MA disrupts “business as usual” for all stakeholders in three ways:

  • Insurers cannot refuse coverage for most cancer drugs but can implement medication management strategies, including prior authorization (PA), step therapies, and clinical pathways with compliance incentives. These strategies complicate oncologists’ decision processes as the additional steps consume provider staff time and delay treatment even when PAs are approved. Insurers’ recent pledges to improve their PA processes may shorten delays but are unlikely to substantially reduce provider burden.
  • Enrollment is increasingly concentrated, with United, Humana, and CVS/Aetna controlling as much as 58% of the senior market. This large market share provides operational economies of scale and negotiating leverage against providers and manufacturers.
  • Networks will channel patient referrals around “nonpreferred” oncologists. CMS affords plans wide latitude in their definitions of network adequacy for oncology and other specialties; in metro areas, an insurer’s network is only required to provide access to a medical oncologist within 30 miles or 45 minutes travel time of at least one beneficiary. This lax definition provides insurers with the opportunity to channel patients with cancer to a narrow set of providers; patients signing up for health maintenance organization (HMO) options will need to gain authorization to see out-of-network providers at higher costs, and those with preferred provider organization (PPO) plans will face both higher out-of-pocket costs and, potentially, oncologists unwilling to accept their coverage. Figure 2 provides an overview of network adequacy requirements for oncology.
Bar graph with metrics on Medicare Advantage network adequacy

Source: Cornell Law School Legal Information Institute. 42 CFR § 422.116 - Network adequacy. Published April 12, 2023. Accessed April 25, 2023.
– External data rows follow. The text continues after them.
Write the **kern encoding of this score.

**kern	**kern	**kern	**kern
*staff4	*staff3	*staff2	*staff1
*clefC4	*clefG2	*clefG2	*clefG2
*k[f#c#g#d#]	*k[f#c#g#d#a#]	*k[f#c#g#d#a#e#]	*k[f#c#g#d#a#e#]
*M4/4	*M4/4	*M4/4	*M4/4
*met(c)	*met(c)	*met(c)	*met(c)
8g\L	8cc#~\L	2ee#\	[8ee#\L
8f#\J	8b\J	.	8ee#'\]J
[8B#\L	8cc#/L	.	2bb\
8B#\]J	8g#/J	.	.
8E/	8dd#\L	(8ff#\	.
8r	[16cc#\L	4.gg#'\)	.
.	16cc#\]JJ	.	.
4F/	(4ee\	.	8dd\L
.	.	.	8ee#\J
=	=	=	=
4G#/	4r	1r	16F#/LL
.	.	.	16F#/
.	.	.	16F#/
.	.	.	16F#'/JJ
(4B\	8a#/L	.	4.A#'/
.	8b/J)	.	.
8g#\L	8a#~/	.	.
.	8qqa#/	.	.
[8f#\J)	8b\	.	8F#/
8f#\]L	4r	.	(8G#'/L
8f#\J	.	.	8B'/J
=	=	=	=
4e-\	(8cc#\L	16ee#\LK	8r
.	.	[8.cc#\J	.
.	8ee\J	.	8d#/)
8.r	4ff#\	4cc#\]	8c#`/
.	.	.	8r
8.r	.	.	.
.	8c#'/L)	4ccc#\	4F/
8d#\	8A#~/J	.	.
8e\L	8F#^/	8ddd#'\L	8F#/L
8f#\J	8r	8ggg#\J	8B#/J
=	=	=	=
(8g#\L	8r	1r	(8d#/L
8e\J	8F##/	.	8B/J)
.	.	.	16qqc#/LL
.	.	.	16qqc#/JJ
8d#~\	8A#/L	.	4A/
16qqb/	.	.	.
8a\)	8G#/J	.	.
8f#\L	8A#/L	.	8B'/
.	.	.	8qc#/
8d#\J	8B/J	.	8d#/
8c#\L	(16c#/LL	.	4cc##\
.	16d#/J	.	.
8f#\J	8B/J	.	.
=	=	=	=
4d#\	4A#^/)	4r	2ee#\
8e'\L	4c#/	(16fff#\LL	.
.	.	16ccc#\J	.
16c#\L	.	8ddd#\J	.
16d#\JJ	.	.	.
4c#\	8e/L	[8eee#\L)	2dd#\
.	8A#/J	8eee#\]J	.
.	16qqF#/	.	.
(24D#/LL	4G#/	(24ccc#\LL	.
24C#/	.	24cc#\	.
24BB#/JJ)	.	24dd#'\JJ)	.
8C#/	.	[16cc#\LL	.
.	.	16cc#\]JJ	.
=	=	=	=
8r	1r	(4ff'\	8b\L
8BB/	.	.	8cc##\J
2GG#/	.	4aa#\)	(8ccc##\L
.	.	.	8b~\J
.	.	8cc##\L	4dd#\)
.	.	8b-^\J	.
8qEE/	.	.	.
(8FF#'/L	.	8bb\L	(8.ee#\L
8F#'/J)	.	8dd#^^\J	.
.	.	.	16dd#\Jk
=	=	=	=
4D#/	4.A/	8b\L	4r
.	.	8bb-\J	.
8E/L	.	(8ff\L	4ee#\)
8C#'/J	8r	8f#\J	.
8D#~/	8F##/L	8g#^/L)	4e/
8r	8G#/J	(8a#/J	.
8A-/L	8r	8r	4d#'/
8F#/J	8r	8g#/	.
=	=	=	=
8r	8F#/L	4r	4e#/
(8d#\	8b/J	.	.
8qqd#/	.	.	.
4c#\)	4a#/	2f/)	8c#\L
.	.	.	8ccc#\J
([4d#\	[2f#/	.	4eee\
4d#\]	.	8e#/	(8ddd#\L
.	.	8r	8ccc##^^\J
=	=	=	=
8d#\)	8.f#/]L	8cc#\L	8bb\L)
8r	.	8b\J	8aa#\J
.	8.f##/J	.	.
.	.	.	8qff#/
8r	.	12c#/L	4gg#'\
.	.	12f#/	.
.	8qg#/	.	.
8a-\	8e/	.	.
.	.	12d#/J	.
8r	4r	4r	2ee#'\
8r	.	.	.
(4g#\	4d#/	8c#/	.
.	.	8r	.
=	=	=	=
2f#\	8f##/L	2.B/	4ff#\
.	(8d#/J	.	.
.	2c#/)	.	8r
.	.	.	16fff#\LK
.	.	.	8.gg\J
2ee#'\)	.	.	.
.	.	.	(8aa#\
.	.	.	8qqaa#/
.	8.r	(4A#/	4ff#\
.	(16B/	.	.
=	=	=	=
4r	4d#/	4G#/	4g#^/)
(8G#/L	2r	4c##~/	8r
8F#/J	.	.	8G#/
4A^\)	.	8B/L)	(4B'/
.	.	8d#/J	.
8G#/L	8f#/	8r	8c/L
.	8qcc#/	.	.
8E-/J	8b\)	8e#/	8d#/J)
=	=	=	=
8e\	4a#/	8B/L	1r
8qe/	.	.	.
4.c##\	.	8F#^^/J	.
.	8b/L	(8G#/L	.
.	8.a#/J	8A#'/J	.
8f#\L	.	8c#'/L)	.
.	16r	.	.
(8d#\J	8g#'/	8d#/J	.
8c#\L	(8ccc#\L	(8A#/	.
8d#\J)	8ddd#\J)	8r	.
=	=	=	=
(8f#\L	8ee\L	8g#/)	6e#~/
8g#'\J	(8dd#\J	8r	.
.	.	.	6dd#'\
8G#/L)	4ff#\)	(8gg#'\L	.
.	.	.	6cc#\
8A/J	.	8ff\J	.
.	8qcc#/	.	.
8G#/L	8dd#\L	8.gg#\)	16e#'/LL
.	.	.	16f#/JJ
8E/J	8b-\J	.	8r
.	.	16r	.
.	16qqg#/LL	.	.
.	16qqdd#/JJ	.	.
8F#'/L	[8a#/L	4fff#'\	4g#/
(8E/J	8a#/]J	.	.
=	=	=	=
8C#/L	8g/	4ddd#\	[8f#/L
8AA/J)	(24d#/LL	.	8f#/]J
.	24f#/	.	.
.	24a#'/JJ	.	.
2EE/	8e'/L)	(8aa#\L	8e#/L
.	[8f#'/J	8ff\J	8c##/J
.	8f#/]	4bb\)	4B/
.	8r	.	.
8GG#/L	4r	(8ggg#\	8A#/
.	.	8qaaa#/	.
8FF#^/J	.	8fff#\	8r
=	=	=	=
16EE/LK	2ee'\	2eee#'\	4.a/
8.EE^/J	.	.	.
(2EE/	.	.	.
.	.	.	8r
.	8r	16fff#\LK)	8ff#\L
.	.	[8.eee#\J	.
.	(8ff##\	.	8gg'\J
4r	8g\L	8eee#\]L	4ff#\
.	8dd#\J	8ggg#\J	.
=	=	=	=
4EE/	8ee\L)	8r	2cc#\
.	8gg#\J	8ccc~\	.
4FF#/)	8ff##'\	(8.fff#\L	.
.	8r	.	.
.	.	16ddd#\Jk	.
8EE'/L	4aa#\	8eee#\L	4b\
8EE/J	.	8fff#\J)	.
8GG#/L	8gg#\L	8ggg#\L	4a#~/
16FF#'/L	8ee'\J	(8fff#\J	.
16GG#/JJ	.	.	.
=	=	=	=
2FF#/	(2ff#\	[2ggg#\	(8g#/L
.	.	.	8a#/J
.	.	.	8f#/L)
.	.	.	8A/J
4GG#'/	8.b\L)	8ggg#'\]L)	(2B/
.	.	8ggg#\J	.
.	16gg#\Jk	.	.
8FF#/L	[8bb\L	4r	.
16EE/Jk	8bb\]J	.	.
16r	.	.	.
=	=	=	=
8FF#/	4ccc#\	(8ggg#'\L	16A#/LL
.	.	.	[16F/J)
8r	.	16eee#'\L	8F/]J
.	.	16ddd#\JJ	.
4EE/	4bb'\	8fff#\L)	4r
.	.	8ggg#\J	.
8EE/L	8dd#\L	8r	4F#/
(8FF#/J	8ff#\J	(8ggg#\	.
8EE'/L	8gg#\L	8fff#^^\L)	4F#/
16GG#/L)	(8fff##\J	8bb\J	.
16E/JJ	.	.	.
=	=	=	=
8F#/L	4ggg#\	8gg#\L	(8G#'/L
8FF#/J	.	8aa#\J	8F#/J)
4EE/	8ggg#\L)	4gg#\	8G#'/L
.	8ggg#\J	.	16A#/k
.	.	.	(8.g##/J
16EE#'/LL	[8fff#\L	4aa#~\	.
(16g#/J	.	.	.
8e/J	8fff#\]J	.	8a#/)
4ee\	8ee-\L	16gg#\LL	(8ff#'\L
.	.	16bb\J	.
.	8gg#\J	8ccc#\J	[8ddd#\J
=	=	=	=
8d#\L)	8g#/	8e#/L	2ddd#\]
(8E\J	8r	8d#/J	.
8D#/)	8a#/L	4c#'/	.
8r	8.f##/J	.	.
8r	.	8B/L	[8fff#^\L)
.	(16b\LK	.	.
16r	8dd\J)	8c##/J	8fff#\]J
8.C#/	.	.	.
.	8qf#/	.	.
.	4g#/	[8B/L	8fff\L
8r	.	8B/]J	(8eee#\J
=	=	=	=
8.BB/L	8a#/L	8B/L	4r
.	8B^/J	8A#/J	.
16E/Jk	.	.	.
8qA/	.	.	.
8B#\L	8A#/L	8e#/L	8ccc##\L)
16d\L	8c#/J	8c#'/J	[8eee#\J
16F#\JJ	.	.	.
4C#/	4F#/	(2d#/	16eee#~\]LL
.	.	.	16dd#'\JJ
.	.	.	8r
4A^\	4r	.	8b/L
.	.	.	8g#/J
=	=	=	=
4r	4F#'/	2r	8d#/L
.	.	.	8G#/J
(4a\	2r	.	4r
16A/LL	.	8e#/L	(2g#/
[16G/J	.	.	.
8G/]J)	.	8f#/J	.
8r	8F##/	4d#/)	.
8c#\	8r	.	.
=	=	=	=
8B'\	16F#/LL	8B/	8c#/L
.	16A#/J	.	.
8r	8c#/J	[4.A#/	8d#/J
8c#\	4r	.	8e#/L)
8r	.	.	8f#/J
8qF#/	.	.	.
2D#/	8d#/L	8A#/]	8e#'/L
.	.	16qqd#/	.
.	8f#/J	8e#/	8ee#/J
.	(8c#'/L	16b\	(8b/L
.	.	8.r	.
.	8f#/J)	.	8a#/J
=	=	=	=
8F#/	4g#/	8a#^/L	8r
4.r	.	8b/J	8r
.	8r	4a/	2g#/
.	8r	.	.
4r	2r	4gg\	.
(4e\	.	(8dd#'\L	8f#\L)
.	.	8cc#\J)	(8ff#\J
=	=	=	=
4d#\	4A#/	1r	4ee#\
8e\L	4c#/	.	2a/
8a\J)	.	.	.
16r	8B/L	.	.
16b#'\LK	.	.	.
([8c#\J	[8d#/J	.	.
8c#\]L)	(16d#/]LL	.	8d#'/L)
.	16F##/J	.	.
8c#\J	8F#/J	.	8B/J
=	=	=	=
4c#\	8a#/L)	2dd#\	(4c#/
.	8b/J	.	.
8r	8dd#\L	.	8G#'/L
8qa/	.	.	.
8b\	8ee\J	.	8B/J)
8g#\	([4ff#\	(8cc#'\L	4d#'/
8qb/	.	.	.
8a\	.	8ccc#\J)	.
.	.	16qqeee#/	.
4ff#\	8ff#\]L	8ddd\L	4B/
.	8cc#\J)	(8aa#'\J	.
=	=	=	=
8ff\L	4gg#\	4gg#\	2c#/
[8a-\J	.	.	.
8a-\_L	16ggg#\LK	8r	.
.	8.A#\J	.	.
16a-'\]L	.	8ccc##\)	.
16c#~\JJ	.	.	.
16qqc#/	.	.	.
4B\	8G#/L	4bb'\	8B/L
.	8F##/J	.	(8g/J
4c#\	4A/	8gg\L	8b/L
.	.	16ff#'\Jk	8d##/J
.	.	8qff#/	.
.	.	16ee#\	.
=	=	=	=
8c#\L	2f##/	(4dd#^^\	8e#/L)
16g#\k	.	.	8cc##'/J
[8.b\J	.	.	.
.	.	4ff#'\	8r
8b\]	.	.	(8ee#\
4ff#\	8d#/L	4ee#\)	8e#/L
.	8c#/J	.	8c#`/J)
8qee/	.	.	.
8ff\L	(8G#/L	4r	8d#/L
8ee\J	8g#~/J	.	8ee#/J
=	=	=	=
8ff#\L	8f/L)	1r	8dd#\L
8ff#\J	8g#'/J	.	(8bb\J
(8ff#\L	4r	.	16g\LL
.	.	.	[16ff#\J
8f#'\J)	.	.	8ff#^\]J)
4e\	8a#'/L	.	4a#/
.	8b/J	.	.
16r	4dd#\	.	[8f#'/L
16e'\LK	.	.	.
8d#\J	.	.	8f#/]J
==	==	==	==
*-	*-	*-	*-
Implications for Manufacturers

Manufacturers’ payer relations are increasingly important as commercial insurers extend their reach to growing numbers of seniors where cancer is most prevalent. Although coverage is still subject to Medicare policy, insurers’ implementation includes PA, step therapy, and differential out-of-pocket costs. Optimizing access will require active engagement and, in many cases, contracting.

MA networks may exclude leading cancer providers in many markets. Manufacturers can expect referrals and patient volume to decline in practices excluded from major payers’ networks. Channeling will increase patient volumes, and value to manufacturers, of those oncology groups willing to accept insurers’ terms. These terms may include compliance with relatively strict medical management processes featuring pathways, guidelines, and step therapies.